**YOUR ASSIGNMENT:** Leave every picture out, and write out the remaining entries exactly.

• • •

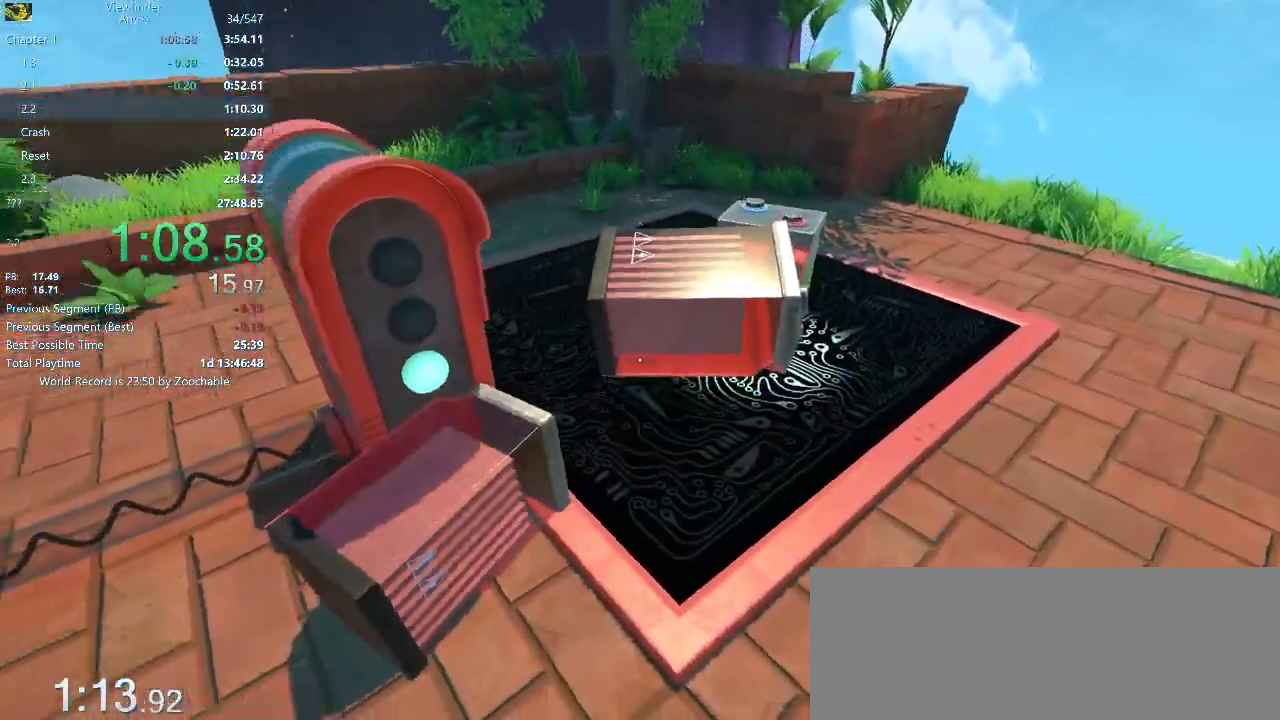
{"keys": ["w"], "mouse": [], "events": [[167, "a", "up"], [217, "w", "down"], [300, "e", "down"], [350, "w", "up"], [400, "w", "down"], [450, "e", "up"]]}
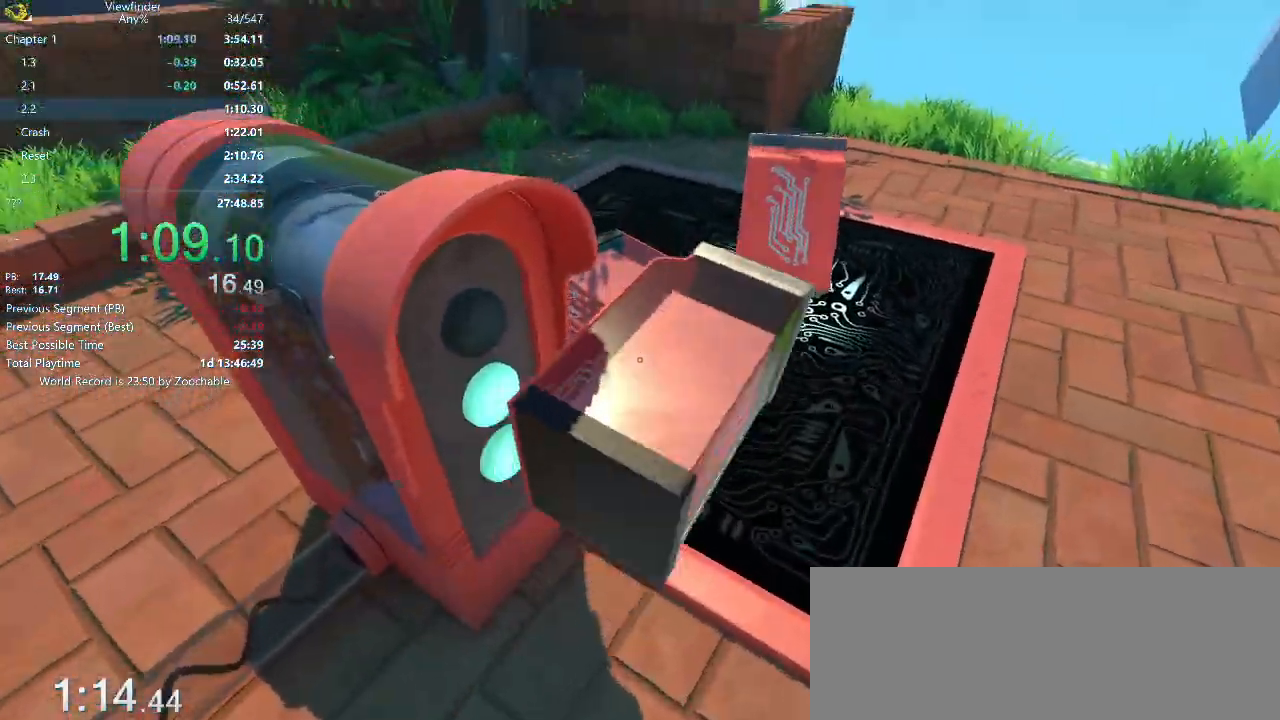
{"keys": ["a", "w"], "mouse": [], "events": [[33, "e", "down"], [33, "w", "up"], [117, "a", "down"], [183, "e", "up"], [417, "w", "down"]]}
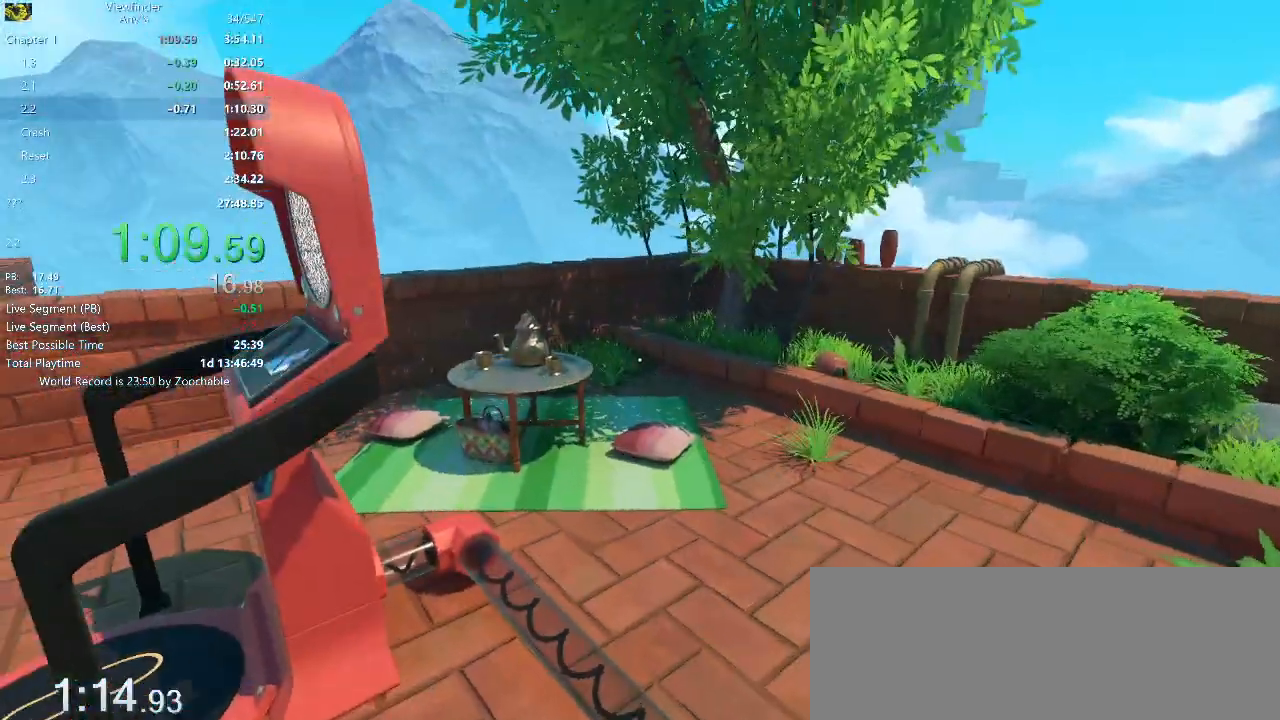
{"keys": ["a", "w"], "mouse": ["middle"], "events": [[50, "mouse_middle", "down"], [150, "mouse_middle", "up"], [200, "w", "up"], [233, "mouse_middle", "down"], [300, "mouse_middle", "up"], [333, "w", "down"], [383, "mouse_middle", "down"], [433, "mouse_middle", "up"], [483, "mouse_middle", "down"]]}
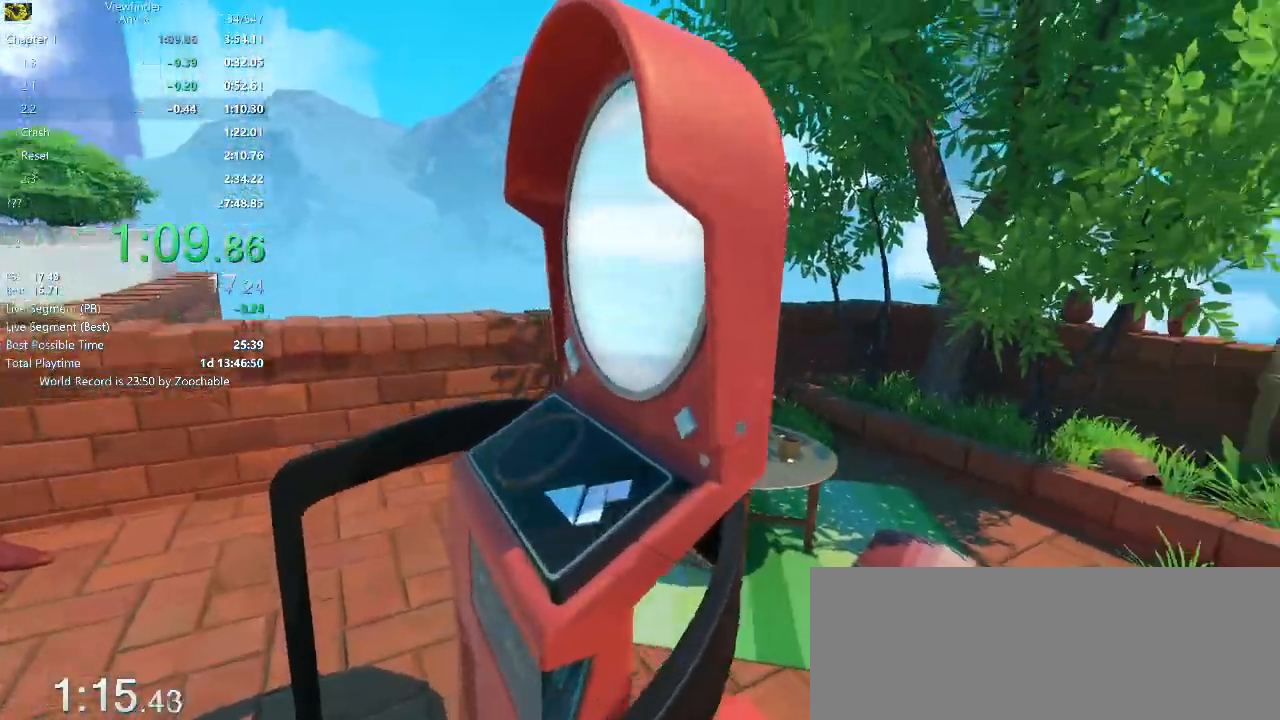
{"keys": [], "mouse": [], "events": [[33, "a", "up"], [117, "mouse_middle", "up"], [117, "w", "up"]]}
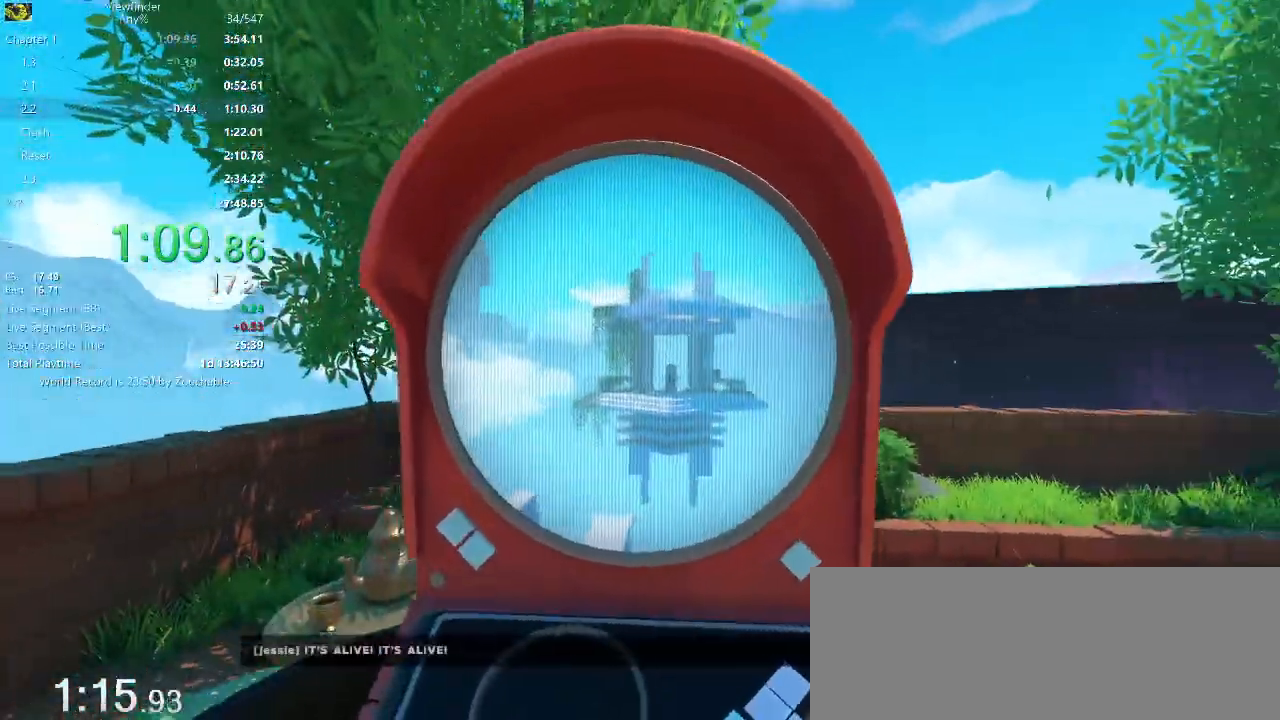
{"keys": [], "mouse": [], "events": []}
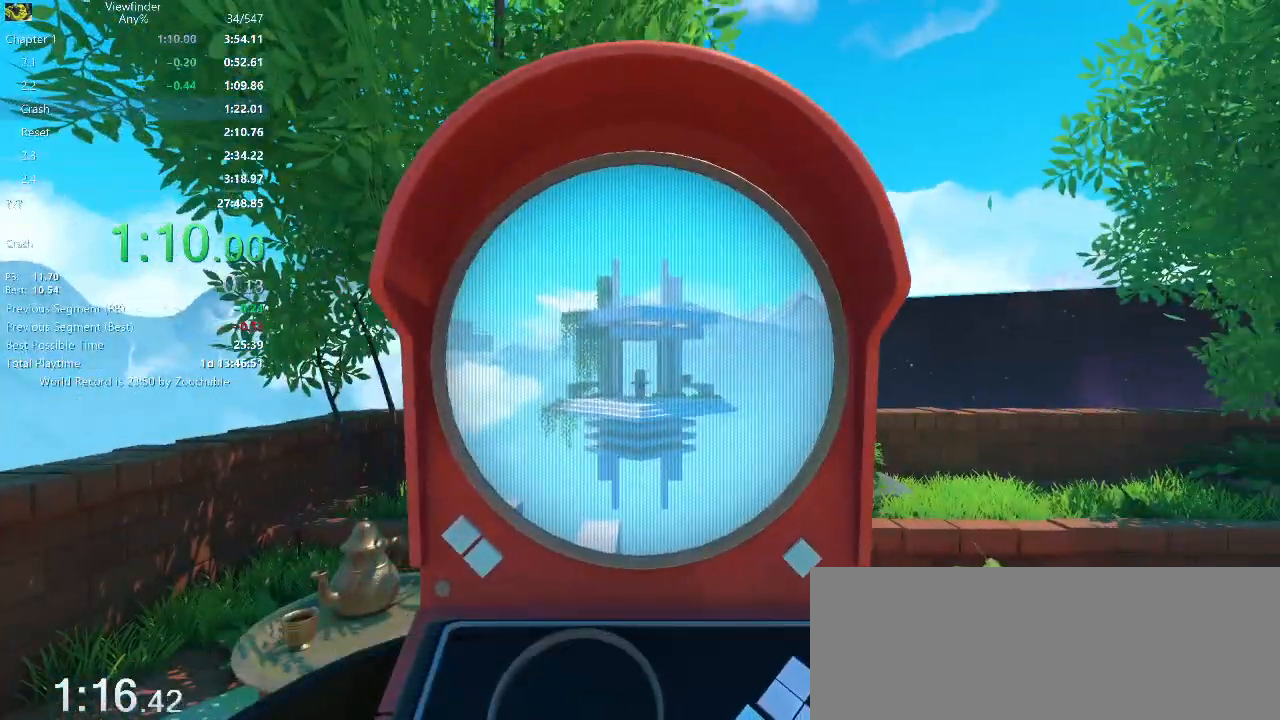
{"keys": ["a", "s"], "mouse": [], "events": [[333, "a", "down"], [333, "s", "down"]]}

• • •

**REPLY:**
{"keys": ["w"], "mouse": [], "events": [[167, "a", "up"], [217, "w", "down"], [300, "e", "down"], [350, "w", "up"], [400, "w", "down"], [450, "e", "up"]]}
{"keys": ["a", "w"], "mouse": [], "events": [[33, "e", "down"], [33, "w", "up"], [117, "a", "down"], [183, "e", "up"], [417, "w", "down"]]}
{"keys": ["a", "w"], "mouse": ["middle"], "events": [[50, "mouse_middle", "down"], [150, "mouse_middle", "up"], [200, "w", "up"], [233, "mouse_middle", "down"], [300, "mouse_middle", "up"], [333, "w", "down"], [383, "mouse_middle", "down"], [433, "mouse_middle", "up"], [483, "mouse_middle", "down"]]}
{"keys": [], "mouse": [], "events": [[33, "a", "up"], [117, "mouse_middle", "up"], [117, "w", "up"]]}
{"keys": [], "mouse": [], "events": []}
{"keys": ["a", "s"], "mouse": [], "events": [[333, "a", "down"], [333, "s", "down"]]}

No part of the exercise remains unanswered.